Selected passage>
3.3.1. Gastric Cancer

GEO series GSE35809 data, from the Affymetrix Human Genome U133 Plus 2.0 Array, were derived from 70 primary gastric tumors intended for use as a validation set for subtype classifier testing [62,63,64]. The data contain values for 54,675 probes. Arrays are subdivided into a collection of 29 identified as coming from proliferative tumors, 26 from invasive, and 15 from metabolic.
Filtering was irrelevant, because no healthy tissues were studied that could be used as controls. At a threshold of 0.955, paraclique produced subsets of size 29 and 16 and performed admirably. All but one of the invasive samples it classified were placed in the first paraclique, while all but one of the proliferative samples it classified were placed in the second. Metabolic samples proved only slightly more challenging, with 75% of those classified placed in the first paraclique. See Table 4.

3.3.2. Non-Small Cell Lung Cancer

GEO series GSE10245 data, also from the Affymetrix Human Genome U133 Plus 2.0 Array with 54,675 probes, were derived from 40 adenocarcinoma tumors and 18 squamous cell carcinoma tumors, NSCLC’s two most prevalent subtypes. These data were intended to provide a basis for studying co-expression differences between these two cancers [65].
Filtering was again irrelevant. Paraclique performed quite well on these data too. At a threshold of 0.94, it produced three subsets of size 26, 12 and 8. Roughly 74% of the adenocarcinoma samples were placed in the first paraclique while the second contained none, and 80% of the squamous cell carcinoma samples were placed in the second paraclique while the third had none. Again, see Table 4.

3.3.3. Comparison with Other Methods

We sought to compare this basic and untuned version of the paraclique algorithm with well-known strategies such as k-means and hierarchical clustering, as implemented in core-R through the functions kmeans ( ) and hclust ( ).
Results for the k-means method were mixed. It proved extremely successful on the gastric cancer data. There it divided samples into two subsets of size 26 and 44. All but one of the invasive samples were placed in the first cluster, while all of the proliferative and all but one of the metabolic samples were placed in the second. However, k-means failed completely on the non-small cell lung cancer data. Samples were divided into subsets of size 28 and 30, with both the adenocarcinoma and the squamous cell carcinoma samples spread almost evenly across these two clusters. The hierarchical approach was also a rather uneven performer. On the gastric cancer data, it divided samples into two subsets of size 33 and 37. While all of the proliferative samples found their way to the second cluster, the first contained 84% of the invasive and about 73% of the metabolic. On the non-small cell lung cancer data, it divided samples into subsets of size 9 and 49. All the adenocarcinoma samples were admirably grouped in the second cluster, but the squamous cell carcinoma samples were not convincingly stratified at all, with exactly half placed in each cluster. These results are also summarized in Table 4.

To do>
[A] In the passage on cancer subtype clustering, at what threshold did paraclique produce subsets of size 29 and 16 on the gastric cancer data?
[B] Translate this sentence from the passage on cancer subtype clustering into Spanish: "The hierarchical approach was also a rather uneven performer."
[C] Echo the part of the passage on cancer subtype clustering that begins at the words "Filtering was irrelevant, because", and stop after "paraclique. See Table 4.".

Stored data
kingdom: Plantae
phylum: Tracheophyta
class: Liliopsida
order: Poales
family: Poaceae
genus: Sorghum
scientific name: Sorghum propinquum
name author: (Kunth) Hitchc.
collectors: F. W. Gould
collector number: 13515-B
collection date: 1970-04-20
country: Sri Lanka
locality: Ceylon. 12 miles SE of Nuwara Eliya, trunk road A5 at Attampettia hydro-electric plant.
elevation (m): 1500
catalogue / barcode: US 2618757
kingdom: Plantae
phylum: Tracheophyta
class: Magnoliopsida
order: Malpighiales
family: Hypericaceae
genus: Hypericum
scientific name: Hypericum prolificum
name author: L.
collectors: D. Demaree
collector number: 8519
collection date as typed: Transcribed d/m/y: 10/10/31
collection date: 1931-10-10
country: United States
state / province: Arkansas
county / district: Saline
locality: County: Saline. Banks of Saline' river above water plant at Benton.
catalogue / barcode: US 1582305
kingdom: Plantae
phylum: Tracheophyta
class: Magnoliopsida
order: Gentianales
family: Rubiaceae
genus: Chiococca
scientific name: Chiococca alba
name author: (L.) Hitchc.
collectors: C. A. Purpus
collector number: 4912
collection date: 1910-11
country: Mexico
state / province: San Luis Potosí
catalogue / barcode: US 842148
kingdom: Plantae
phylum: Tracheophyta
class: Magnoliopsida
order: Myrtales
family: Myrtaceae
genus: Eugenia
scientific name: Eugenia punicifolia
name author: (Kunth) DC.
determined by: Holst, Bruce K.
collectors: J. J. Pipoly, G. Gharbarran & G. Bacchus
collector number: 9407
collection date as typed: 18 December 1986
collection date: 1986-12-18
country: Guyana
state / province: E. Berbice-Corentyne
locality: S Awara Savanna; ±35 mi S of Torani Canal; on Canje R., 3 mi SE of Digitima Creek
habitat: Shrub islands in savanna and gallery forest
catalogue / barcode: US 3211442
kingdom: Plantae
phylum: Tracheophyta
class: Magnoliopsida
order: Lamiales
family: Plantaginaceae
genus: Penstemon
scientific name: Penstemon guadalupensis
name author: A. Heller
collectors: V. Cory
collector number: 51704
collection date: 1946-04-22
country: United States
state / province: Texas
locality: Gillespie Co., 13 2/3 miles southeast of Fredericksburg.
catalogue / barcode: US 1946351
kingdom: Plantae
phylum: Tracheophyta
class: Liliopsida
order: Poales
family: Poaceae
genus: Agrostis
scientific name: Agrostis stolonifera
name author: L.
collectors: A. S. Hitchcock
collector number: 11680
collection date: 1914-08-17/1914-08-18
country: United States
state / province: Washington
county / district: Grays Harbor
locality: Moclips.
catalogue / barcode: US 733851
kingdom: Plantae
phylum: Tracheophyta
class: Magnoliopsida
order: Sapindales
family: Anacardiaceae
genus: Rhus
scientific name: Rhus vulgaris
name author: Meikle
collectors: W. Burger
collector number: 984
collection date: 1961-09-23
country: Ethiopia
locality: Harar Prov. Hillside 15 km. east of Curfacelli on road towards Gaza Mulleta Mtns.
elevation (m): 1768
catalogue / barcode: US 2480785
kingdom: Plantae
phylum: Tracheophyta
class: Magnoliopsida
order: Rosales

Answers to the exercises>
[A] 0.955

[B] El enfoque jerárquico también tuvo un desempeño bastante desigual.

[C]
Filtering was irrelevant, because no healthy tissues were studied that could be used as controls. At a threshold of 0.955, paraclique produced subsets of size 29 and 16 and performed admirably. All but one of the invasive samples it classified were placed in the first paraclique, while all but one of the proliferative samples it classified were placed in the second. Metabolic samples proved only slightly more challenging, with 75% of those classified placed in the first paraclique. See Table 4.